Em uma decisão inédita, a Justiça Federal mandou interromper as transmissões da Rádio Vida por alugar a sua programação para uma igreja evangélica. A rádio, que opera em concessão gerida por empresa do ex-deputado e pastor Carlos Apolinário, alugava horário na grade de programação à Igreja Assembleia de Deus, afrontando duplamente a legislação. A ação foi movida pelo Ministério Público mediante representação do Intervozes – Coletivo Brasil de Comunicação Social.

Deputados e senadores são proibidos pelo artigo 54 da Constituição de 1988 a participar de empresa concessionária de serviço público. E também é ilegal o arrendamento de horários por parte das concessionárias.

Leia a íntegra da matéria da Folha:

Aluguel para igreja causa suspensão de rádio de SP

(Folha de S. Paulo, 26/04/2015) Decisão inédita atinge emissora de ex-deputado, que pode recorrer

Valor do contrato era de R$ 480 mil por mês; para turbinar receitas, emissoras do interior migram para a capital

Em uma decisão inédita, a Justiça Federal mandou interromper as transmissões da Rádio Vida por alugar a sua programação para uma igreja evangélica.

A juíza federal Flávia Serizawa e Silva também determinou o bloqueio dos bens do ex-deputado Carlos Apolinário, dono da emissora, e do pastor Juanribe Pagliarin, líder da Comunidade Cristã Paz e Vida, que arrendava a rádio. Cabe recurso.

Trata-se da primeira decisão judicial em uma ofensiva movida pelo Ministério Público Federal contra o milionário mercado de aluguel de emissoras –uma prática disseminada pelo país, mas vetada pelo Código Geral de Telecomunicações, que proíbe o arrendamento de emissoras de rádio e TV, que são concessões do poder público.

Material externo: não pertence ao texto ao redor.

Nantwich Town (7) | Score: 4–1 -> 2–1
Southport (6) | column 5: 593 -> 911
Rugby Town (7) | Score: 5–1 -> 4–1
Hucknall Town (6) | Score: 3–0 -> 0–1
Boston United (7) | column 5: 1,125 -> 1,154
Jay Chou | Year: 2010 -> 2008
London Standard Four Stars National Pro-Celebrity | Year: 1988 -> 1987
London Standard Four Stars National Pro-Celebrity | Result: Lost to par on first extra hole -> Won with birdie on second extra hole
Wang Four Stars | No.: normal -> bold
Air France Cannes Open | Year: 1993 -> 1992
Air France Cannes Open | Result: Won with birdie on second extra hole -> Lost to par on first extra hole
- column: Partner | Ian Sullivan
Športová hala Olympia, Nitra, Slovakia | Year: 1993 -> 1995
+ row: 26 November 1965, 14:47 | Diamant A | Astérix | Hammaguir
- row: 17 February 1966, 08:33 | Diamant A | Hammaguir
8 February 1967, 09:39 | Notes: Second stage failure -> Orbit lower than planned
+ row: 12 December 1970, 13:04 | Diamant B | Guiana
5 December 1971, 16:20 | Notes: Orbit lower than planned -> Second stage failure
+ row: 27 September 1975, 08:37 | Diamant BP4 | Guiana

Embora a decisão seja de 27 de março, a rádio continuava operando normalmente na frequência 96.5, até a semana passada, porque ainda não havia sido notificada. O bloqueio das contas bancárias foi efetivado porque a juíza incluiu os dados do ex-deputado e do pastor no sistema do Banco Central.

Há pelo menos quinze emissoras de São Paulo que adotam a prática, segundo a Folha apurou. De acordo com um dos contratos anexados aos autos, a Rádio Vida foi alugada por R$ 300 mil por mês entre janeiro de 2009 e dezembro de 2013 –R$ 18 milhões em cinco anos.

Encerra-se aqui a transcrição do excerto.